Mr. Butt made the substantive language of his proposed resolution public by way of his e-forum email newsletter, which he sends out to his subscribers multiple times each week.  Since March 10th, Mr. Butt published four articles on his e-forum – not including Monday’s posting in which he set forth the language of his resolution.  Mr. Butt’s emails have included informal polls of his readers regarding the LED billboard revocation matter and he says it has been a landslide in favor of removing the board.

Monday’s email claims that the resolution that Mr. Butt put on the Council agenda is more than just a product of the outcry from the public against the LED sign.  Rather, as put forth in the text of his proposed resolution, the sign may have been illegal under both the signage ordinance that was in place in Richmond at the time the permit was issued and under the “Use and Display of Signs” Ordinance as currently written.

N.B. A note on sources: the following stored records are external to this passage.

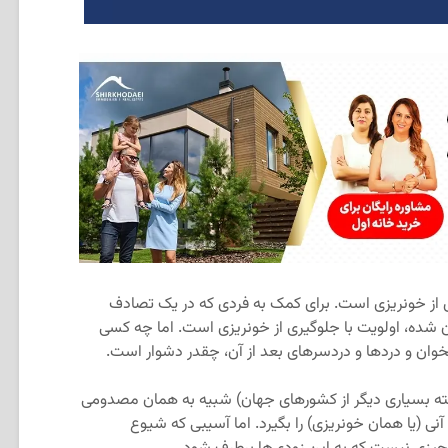
 از خونریزی است. برای کمک به فردی که در یک تصادف
ده، اولویت با جلوگیری از خونریزی است. اما چه کسی
ان و دردها و دردسرهای بعد از آن، چقدر دشوار است.
لبته بسیاری دیگر از کشورهای جهان) شبیه به همان مصدومی
 (یا همان خونریزی) را بگیرد. اما آسیبی که شیوع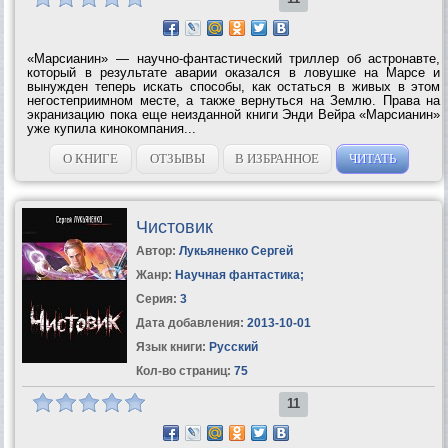
«Марсианин» — научно-фантастический триллер об астронавте,
который в результате аварии оказался в ловушке на Марсе и
вынужден теперь искать способы, как остаться в живых в этом
негостеприимном месте, а также вернуться на Землю. Права на
экранизацию пока еще неизданной книги Энди Вейра «Марсианин»
уже купила кинокомпания...
О КНИГЕ
ОТЗЫВЫ
В ИЗБРАННОЕ
ЧИТАТЬ
Чистовик
Автор:
Лукьяненко Сергей
Жанр:
Научная фантастика
;
Серия:
3
Дата добавления:
2013-10-01
Язык книги:
Русский
Кол-во страниц:
75
11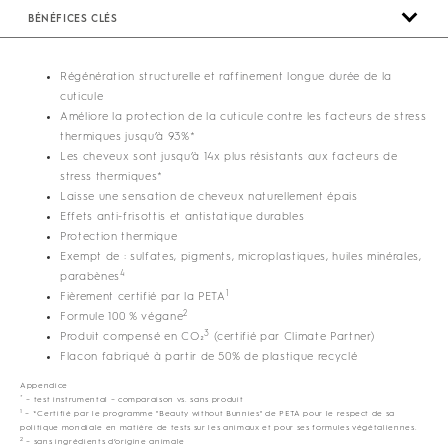
BÉNÉFICES CLÉS
Régénération structurelle et raffinement longue durée de la
cuticule
Améliore la protection de la cuticule contre les facteurs de stress
thermiques jusqu’à 93%*
Les cheveux sont jusqu’à 14x plus résistants aux facteurs de
stress thermiques*
Laisse une sensation de cheveux naturellement épais
Effets anti-frisottis et antistatique durables
Protection thermique
Exempt de : sulfates, pigments, microplastiques, huiles minérales,
4
parabènes
1
Fièrement certifié par la PETA
2
Formule 100 % végane
3
Produit compensé en CO₂
(certifié par Climate Partner)
Flacon fabriqué à partir de 50% de plastique recyclé
Appendice
*
– test instrumental – comparaison vs. sans produit
1
– *Certifié par le programme "Beauty without Bunnies" de PETA pour le respect de sa
politique mondiale en matière de tests sur les animaux et pour ses formules végétaliennes.
2
– sans ingrédients d’origine animale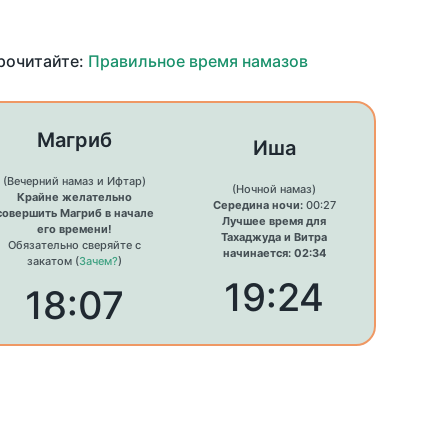
прочитайте:
Правильное время намазов
Магриб
Иша
(Вечерний намаз и Ифтар)
(Ночной намаз)
Крайне желательно
Середина ночи:
00:27
совершить Магриб в начале
Лучшее время для
его времени!
Тахаджуда и Витра
Обязательно сверяйте с
начинается: 02:34
закатом (
Зачем?
)
19:24
18:07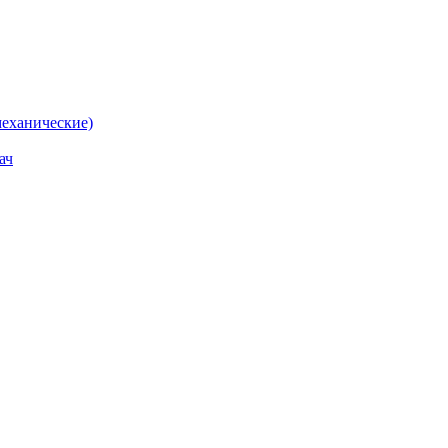
еханические)
ач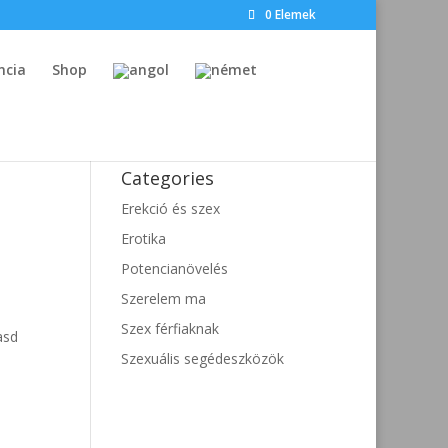
0 Elemek
ncia
Shop
Categories
Erekció és szex
Erotika
Potencianövelés
Szerelem ma
Szex férfiaknak
asd
Szexuális segédeszközök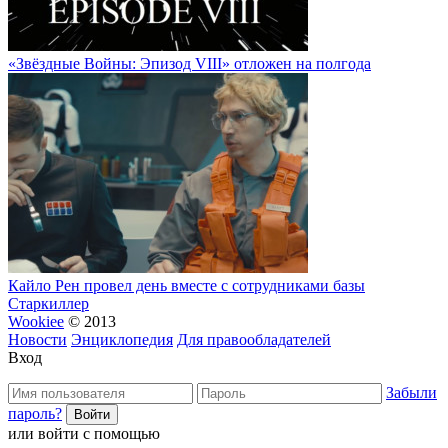
«Звёздные Войны: Эпизод VIII» отложен на полгода
Кайло Рен провел день вместе с сотрудниками базы
Старкиллер
Wookiee
© 2013
Новости
Энциклопедия
Для правообладателей
Вход
Забыли
пароль?
или войти с помощью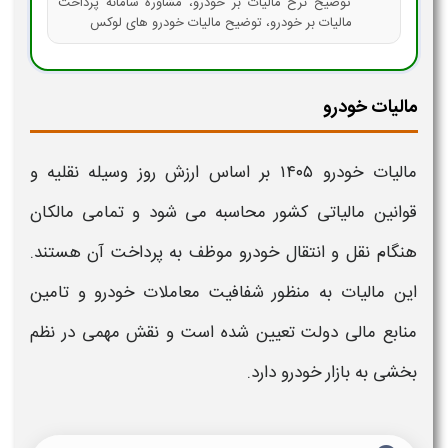
توضیح نرخ مالیات بر خودرو، مشاوره سامانه پرداخت
مالیات بر خودرو، توضیح مالیات خودرو های لوکس
مالیات خودرو
مالیات خودرو ۱۴۰۵
بر اساس
ارزش روز وسیله نقلیه
و
قوانین
مالیاتی
کشور محاسبه می شود و تمامی مالکان
هنگام
نقل و انتقال خودرو
موظف به پرداخت آن هستند.
این
مالیات
به منظور شفافیت معاملات خودرو و تامین
منابع مالی دولت تعیین شده است و نقش مهمی در نظم
بخشی به بازار خودرو دارد
.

Among the violations that Mr. Butt alleges in his email forum and in the body of his Council resolution are that, among other violations, there was never a public hearing by the Design Review Organization, no notice was ever given to property owners within 300 feet or to the appropriate neighborhood council or business association as required by the Use and Display of Signs Ordinance at the time.  Due to the failures of the original approval process, Mr. Butt contends, the permit is revocable under current signage ordinances for fraudulent and misleading

As for the voices on the other side of the argument over the Pacific East Mall LED billboard permit – the ones that argue that the billboard is good for local business and that the removal of the sign is likely to be costly – Mr. Butt says that they are clinging to a “myth.”  He points to the fact that he watched the board as it cycled through the ads that it normally runs, and saw only one advertisement for a Richmond-based business (an ad for the Tamashii Ramen House in the Pacific East Mall) and it “did not seem to be in the standard rotation.”

Jim Rogers, Mr. Butt’s colleague on the Richmond City Council, sees the LED billboards differently from Mr. Butt.  In a response to one of Mr. Butt’s informal polls, Mr. Rogers suggested that LED billboards may actually reduce blight and clutter by cutting the number of individual boards throughout the city.

The only certainty, it seems, in the fight over the Pacific East Mall LED billboard is that it will be discussed at length in the Richmond City Council meeting coming up on April 1st.